Provided records:
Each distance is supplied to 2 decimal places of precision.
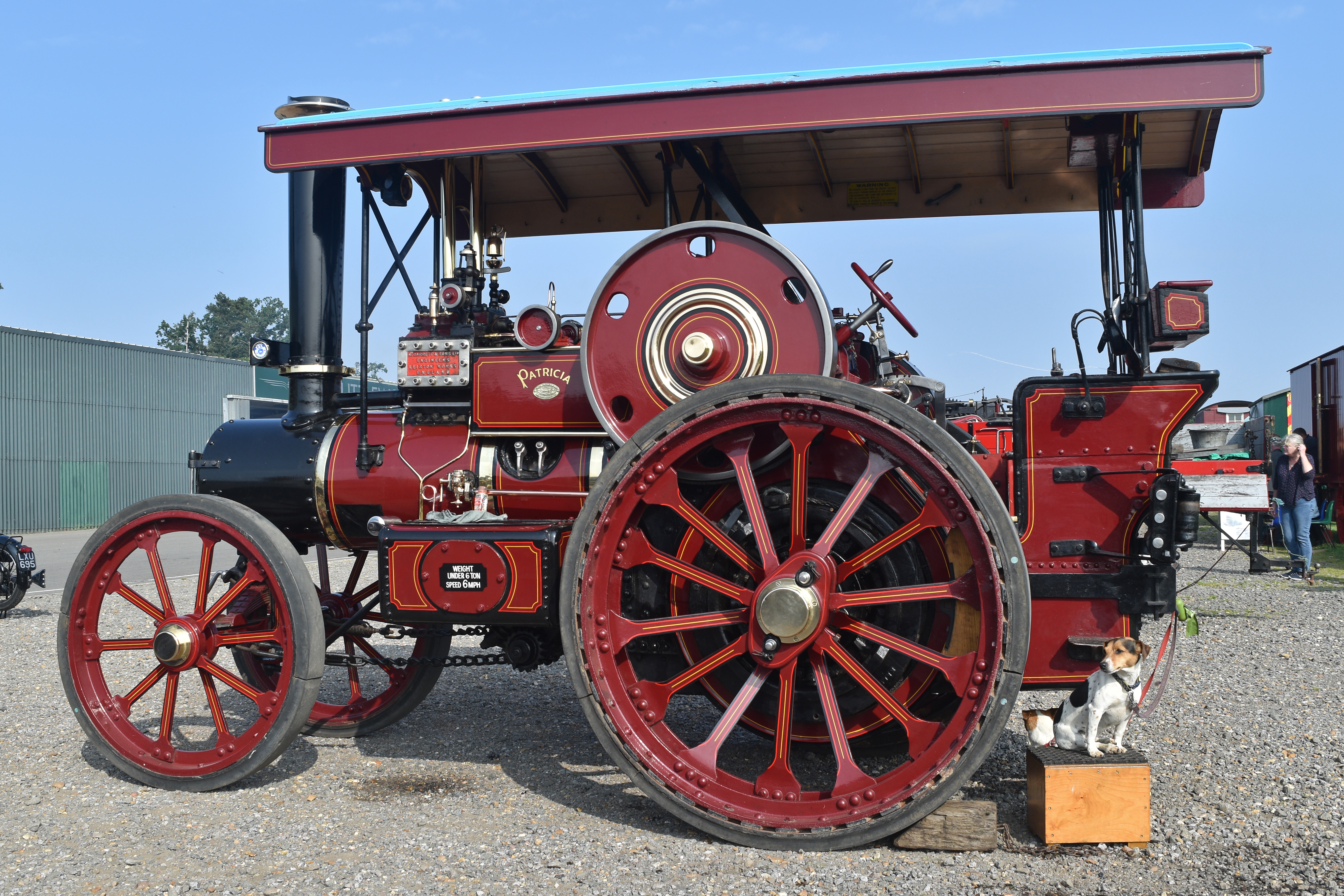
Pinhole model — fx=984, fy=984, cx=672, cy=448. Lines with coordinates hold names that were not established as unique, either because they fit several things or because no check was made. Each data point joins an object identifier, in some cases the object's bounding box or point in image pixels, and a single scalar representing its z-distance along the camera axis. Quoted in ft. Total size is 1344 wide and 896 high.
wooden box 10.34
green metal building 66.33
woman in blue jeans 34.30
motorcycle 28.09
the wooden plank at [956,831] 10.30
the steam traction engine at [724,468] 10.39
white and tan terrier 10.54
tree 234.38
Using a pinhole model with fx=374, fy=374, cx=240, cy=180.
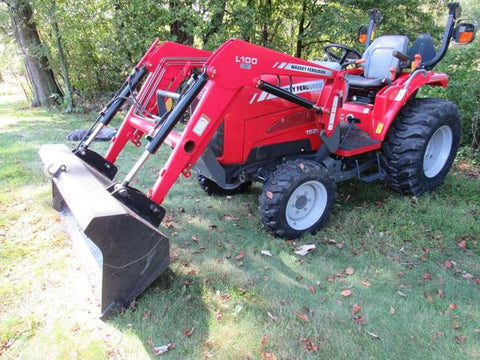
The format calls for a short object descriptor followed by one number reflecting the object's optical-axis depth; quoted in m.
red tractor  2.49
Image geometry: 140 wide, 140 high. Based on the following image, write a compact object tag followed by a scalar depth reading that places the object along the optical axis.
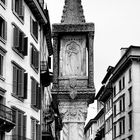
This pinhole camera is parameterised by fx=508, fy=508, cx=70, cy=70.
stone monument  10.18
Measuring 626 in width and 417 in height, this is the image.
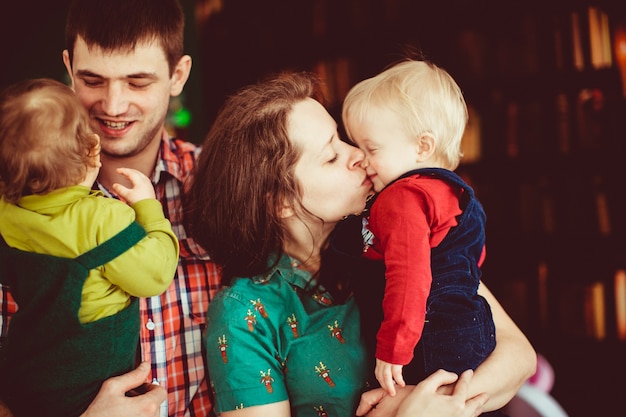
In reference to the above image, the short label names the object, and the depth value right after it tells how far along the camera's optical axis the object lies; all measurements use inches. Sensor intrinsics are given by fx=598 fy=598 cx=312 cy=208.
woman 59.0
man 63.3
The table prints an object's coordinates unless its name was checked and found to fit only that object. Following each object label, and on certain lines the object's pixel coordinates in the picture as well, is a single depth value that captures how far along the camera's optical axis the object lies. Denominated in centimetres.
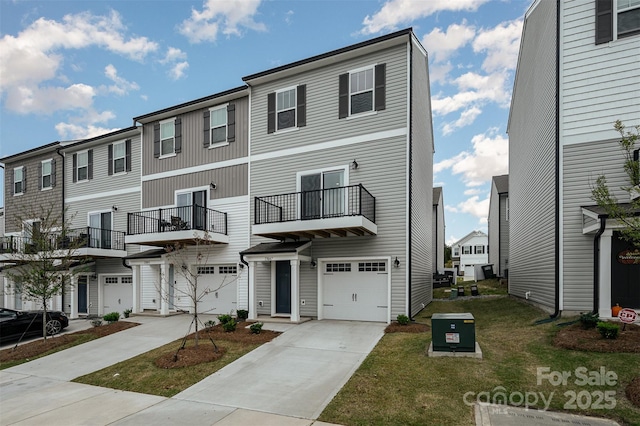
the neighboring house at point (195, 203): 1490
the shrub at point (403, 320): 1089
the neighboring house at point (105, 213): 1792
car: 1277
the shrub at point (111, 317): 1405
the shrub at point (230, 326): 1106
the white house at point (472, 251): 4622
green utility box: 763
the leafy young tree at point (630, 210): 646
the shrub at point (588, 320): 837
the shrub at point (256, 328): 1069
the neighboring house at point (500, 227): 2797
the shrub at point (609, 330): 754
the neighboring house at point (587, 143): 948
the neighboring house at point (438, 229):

Your goal: Each line from the first line of the records through the line containing "Using a pinhole" must be reproduced exactly, with both ends included and all pictures omitted; nothing else belongs in the answer.

Result of this exercise:
Each distance is supplied to 2 decimal places of precision.
Pinhole model — fx=984, fy=984, cx=672, cy=448. Lines with coordinates hold names that were not established as unique, either because they fit several things or because no check was made. Each data point joins an object identifier, in some cases the object's bounding box or point in image pixels, and a single scalar representing its z-distance along the camera axis. Quoted in ft. Total size is 1344 wide and 896 high.
wooden box 10.34
green metal building 66.33
woman in blue jeans 34.30
motorcycle 28.09
the wooden plank at [956,831] 10.30
the steam traction engine at [724,468] 10.39
white and tan terrier 10.54
tree 234.38
Using a pinhole model with fx=374, fy=374, cx=240, cy=180.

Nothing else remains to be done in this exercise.